Activity
How many lines of the records below contain the word "corners"? Answer with the number alone.

The data
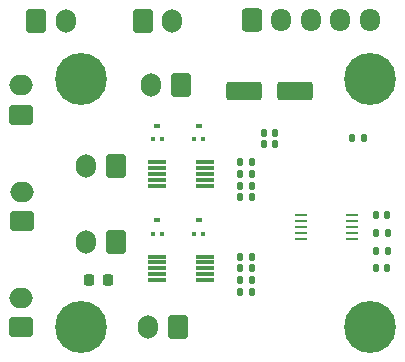
<source format=gbr>
%TF.GenerationSoftware,KiCad,Pcbnew,8.0.1*%
%TF.CreationDate,2024-04-14T22:55:27+02:00*%
%TF.ProjectId,printhead-pcb,7072696e-7468-4656-9164-2d7063622e6b,rev?*%
%TF.SameCoordinates,Original*%
%TF.FileFunction,Soldermask,Bot*%
%TF.FilePolarity,Negative*%
%FSLAX46Y46*%
G04 Gerber Fmt 4.6, Leading zero omitted, Abs format (unit mm)*
G04 Created by KiCad (PCBNEW 8.0.1) date 2024-04-14 22:55:27*
%MOMM*%
%LPD*%
G01*
G04 APERTURE LIST*
G04 Aperture macros list*
%AMRoundRect*
0 Rectangle with rounded corners*
0 $1 Rounding radius*
0 $2 $3 $4 $5 $6 $7 $8 $9 X,Y pos of 4 corners*
0 Add a 4 corners polygon primitive as box body*
4,1,4,$2,$3,$4,$5,$6,$7,$8,$9,$2,$3,0*
0 Add four circle primitives for the rounded corners*
1,1,$1+$1,$2,$3*
1,1,$1+$1,$4,$5*
1,1,$1+$1,$6,$7*
1,1,$1+$1,$8,$9*
0 Add four rect primitives between the rounded corners*
20,1,$1+$1,$2,$3,$4,$5,0*
20,1,$1+$1,$4,$5,$6,$7,0*
20,1,$1+$1,$6,$7,$8,$9,0*
20,1,$1+$1,$8,$9,$2,$3,0*%
G04 Aperture macros list end*
%ADD10RoundRect,0.250000X0.750000X-0.600000X0.750000X0.600000X-0.750000X0.600000X-0.750000X-0.600000X0*%
%ADD11O,2.000000X1.700000*%
%ADD12C,2.600000*%
%ADD13C,4.400000*%
%ADD14RoundRect,0.250000X0.600000X0.750000X-0.600000X0.750000X-0.600000X-0.750000X0.600000X-0.750000X0*%
%ADD15O,1.700000X2.000000*%
%ADD16RoundRect,0.250000X-0.600000X-0.750000X0.600000X-0.750000X0.600000X0.750000X-0.600000X0.750000X0*%
%ADD17RoundRect,0.250000X-0.600000X-0.725000X0.600000X-0.725000X0.600000X0.725000X-0.600000X0.725000X0*%
%ADD18O,1.700000X1.950000*%
%ADD19RoundRect,0.135000X-0.135000X-0.185000X0.135000X-0.185000X0.135000X0.185000X-0.135000X0.185000X0*%
%ADD20RoundRect,0.140000X0.140000X0.170000X-0.140000X0.170000X-0.140000X-0.170000X0.140000X-0.170000X0*%
%ADD21R,0.400000X0.450000*%
%ADD22R,0.500000X0.450000*%
%ADD23RoundRect,0.140000X-0.140000X-0.170000X0.140000X-0.170000X0.140000X0.170000X-0.140000X0.170000X0*%
%ADD24RoundRect,0.135000X0.135000X0.185000X-0.135000X0.185000X-0.135000X-0.185000X0.135000X-0.185000X0*%
%ADD25RoundRect,0.218750X-0.218750X-0.256250X0.218750X-0.256250X0.218750X0.256250X-0.218750X0.256250X0*%
%ADD26R,1.100000X0.250000*%
%ADD27RoundRect,0.250000X1.250000X0.550000X-1.250000X0.550000X-1.250000X-0.550000X1.250000X-0.550000X0*%
%ADD28R,1.524000X0.330200*%
G04 APERTURE END LIST*
D10*
%TO.C,J6*%
X108500000Y-62000000D03*
D11*
X108500000Y-59500000D03*
%TD*%
D12*
%TO.C,H4*%
X138000000Y-80000000D03*
D13*
X138000000Y-80000000D03*
%TD*%
D14*
%TO.C,J5*%
X116500000Y-66300000D03*
D15*
X114000000Y-66300000D03*
%TD*%
D16*
%TO.C,J4*%
X118750000Y-54032500D03*
D15*
X121250000Y-54032500D03*
%TD*%
D12*
%TO.C,H2*%
X113500000Y-80000000D03*
D13*
X113500000Y-80000000D03*
%TD*%
D17*
%TO.C,J1*%
X128000000Y-54000000D03*
D18*
X130500000Y-54000000D03*
X133000000Y-54000000D03*
X135500000Y-54000000D03*
X138000000Y-54000000D03*
%TD*%
D12*
%TO.C,H3*%
X113500000Y-59000000D03*
D13*
X113500000Y-59000000D03*
%TD*%
D14*
%TO.C,J8*%
X116500000Y-72800000D03*
D15*
X114000000Y-72800000D03*
%TD*%
D16*
%TO.C,J2*%
X109750000Y-54032500D03*
D15*
X112250000Y-54032500D03*
%TD*%
D10*
%TO.C,J10*%
X108500000Y-80000000D03*
D11*
X108500000Y-77500000D03*
%TD*%
D12*
%TO.C,H1*%
X138000000Y-59000000D03*
D13*
X138000000Y-59000000D03*
%TD*%
D10*
%TO.C,J7*%
X108532500Y-71000000D03*
D11*
X108532500Y-68500000D03*
%TD*%
D14*
%TO.C,J9*%
X121750000Y-80000000D03*
D15*
X119250000Y-80000000D03*
%TD*%
D14*
%TO.C,J3*%
X122000000Y-59500000D03*
D15*
X119500000Y-59500000D03*
%TD*%
D19*
%TO.C,R11*%
X126990000Y-76000000D03*
X128010000Y-76000000D03*
%TD*%
D20*
%TO.C,C5*%
X129980000Y-64500000D03*
X129020000Y-64500000D03*
%TD*%
D19*
%TO.C,R5*%
X126990000Y-74000000D03*
X128010000Y-74000000D03*
%TD*%
D21*
%TO.C,Q3*%
X123900000Y-64075000D03*
X123100000Y-64075000D03*
D22*
X123500000Y-62925000D03*
%TD*%
D19*
%TO.C,R7*%
X126990000Y-77000000D03*
X128010000Y-77000000D03*
%TD*%
%TO.C,R9*%
X126990000Y-75000000D03*
X128010000Y-75000000D03*
%TD*%
D23*
%TO.C,C7*%
X138520000Y-70500000D03*
X139480000Y-70500000D03*
%TD*%
D19*
%TO.C,R4*%
X126990000Y-66000000D03*
X128010000Y-66000000D03*
%TD*%
D24*
%TO.C,R12*%
X139510000Y-72000000D03*
X138490000Y-72000000D03*
%TD*%
D25*
%TO.C,L2*%
X114212500Y-76000000D03*
X115787500Y-76000000D03*
%TD*%
D23*
%TO.C,C4*%
X136520000Y-64000000D03*
X137480000Y-64000000D03*
%TD*%
D19*
%TO.C,R8*%
X126990000Y-67000000D03*
X128010000Y-67000000D03*
%TD*%
D21*
%TO.C,Q4*%
X123900000Y-72075000D03*
X123100000Y-72075000D03*
D22*
X123500000Y-70925000D03*
%TD*%
D23*
%TO.C,C9*%
X138520000Y-75000000D03*
X139480000Y-75000000D03*
%TD*%
D26*
%TO.C,U3*%
X136500000Y-70500000D03*
X136500000Y-71000000D03*
X136500000Y-71500000D03*
X136500000Y-72000000D03*
X136500000Y-72500000D03*
X132200000Y-72500000D03*
X132200000Y-72000000D03*
X132200000Y-71500000D03*
X132200000Y-71000000D03*
X132200000Y-70500000D03*
%TD*%
D19*
%TO.C,R6*%
X126990000Y-69000000D03*
X128010000Y-69000000D03*
%TD*%
D27*
%TO.C,C1*%
X131700000Y-60000000D03*
X127300000Y-60000000D03*
%TD*%
D21*
%TO.C,Q2*%
X120400000Y-72075000D03*
X119600000Y-72075000D03*
D22*
X120000000Y-70925000D03*
%TD*%
D28*
%TO.C,U1*%
X119955300Y-68000001D03*
X119955300Y-67499999D03*
X119955300Y-67000000D03*
X119955300Y-66500001D03*
X119955300Y-65999999D03*
X124044700Y-65999999D03*
X124044700Y-66500001D03*
X124044700Y-67000000D03*
X124044700Y-67499999D03*
X124044700Y-68000001D03*
%TD*%
D20*
%TO.C,C3*%
X129980000Y-63500000D03*
X129020000Y-63500000D03*
%TD*%
D24*
%TO.C,R13*%
X139510000Y-73500000D03*
X138490000Y-73500000D03*
%TD*%
D21*
%TO.C,Q1*%
X120400000Y-64075000D03*
X119600000Y-64075000D03*
D22*
X120000000Y-62925000D03*
%TD*%
D28*
%TO.C,U2*%
X119955300Y-76000001D03*
X119955300Y-75499999D03*
X119955300Y-75000000D03*
X119955300Y-74500001D03*
X119955300Y-73999999D03*
X124044700Y-73999999D03*
X124044700Y-74500001D03*
X124044700Y-75000000D03*
X124044700Y-75499999D03*
X124044700Y-76000001D03*
%TD*%
D19*
%TO.C,R10*%
X126990000Y-68000000D03*
X128010000Y-68000000D03*
%TD*%
M02*

</source>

Answer for the task
5